Should the filename + extension be included as part of a Canonical Tag

140 Views Asked by At

I've been reading about canonical tags but can't find a definitive explanation as to whether the file extension should be included in the canonical tag.

I have three files in the root folder and Google console tells me the not all pages have been
indexed. Google says:

Duplicate without user-selected canonical.

So how do I tell Google crawler that index.html is the master version?

In the examples I've seen, there has been no mention of the filename just folder names.

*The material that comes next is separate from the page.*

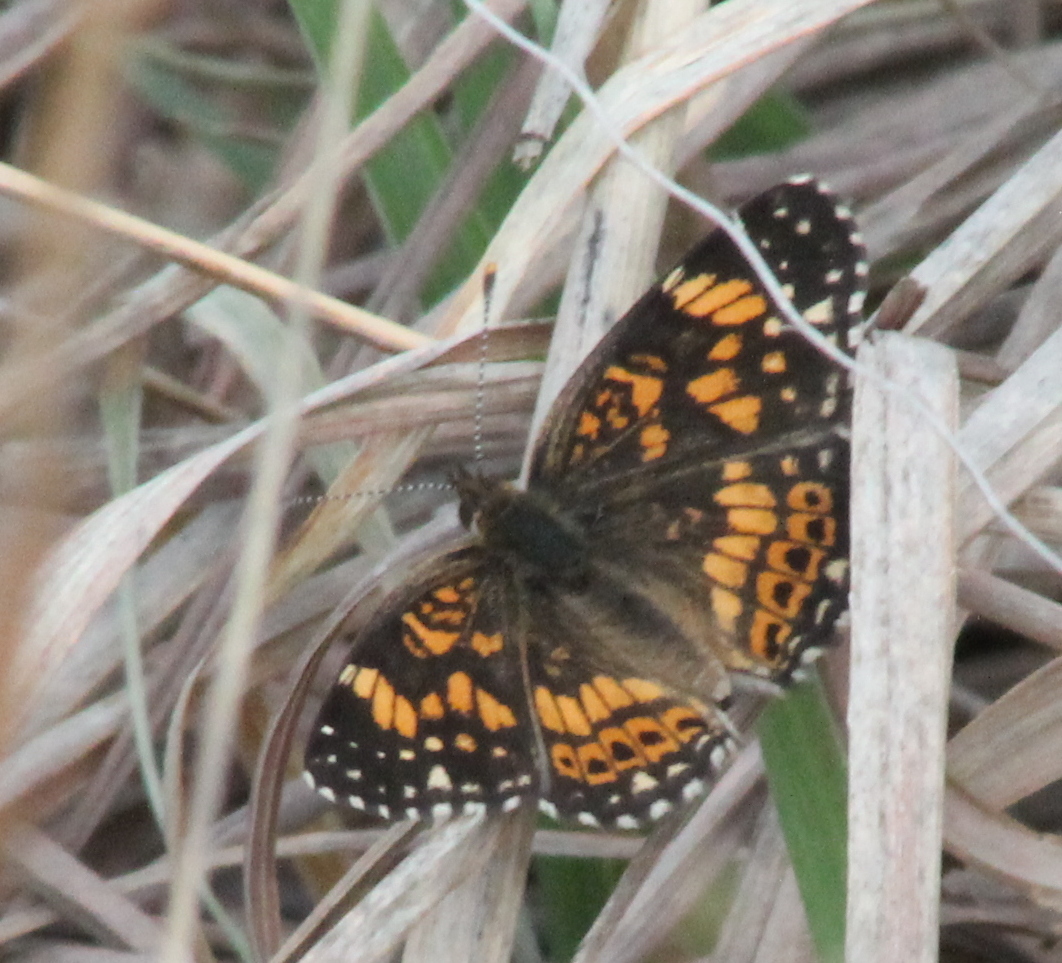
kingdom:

In my example I a fictitious site below: https://portfolio-website.example/index.html

Should the canonical in the index.html header be: <link rel="canonical" href="https://portfolio-website.example/index.html" />

Is this the pattern to use for every .html file?

1

There are 1 best solutions below

3
On

index.html should never be part of your URLs. It should be omitted from your canonical URL. index.html is supposed to be a hidden file that powers the request for the directory. Users are never supposed to know that you have it because it is ugly and unnecessary to put in the URL.

That means that when you choose the canonical for your home page, it should be: <link rel="canonical" href="https://portfolio-website.example/">

When you link to your home page, you should also omit the index.html. The easiest ways to link to your home page without it are <a href="/"> (root relative link, works from within your site) or <a href="https://portfolio-website.example/"> (absolute link.)

index.html is the only HTML document that should be treated this way. If you have another page (like foo.html) the document name and extension would go in the canonical URL (and in links).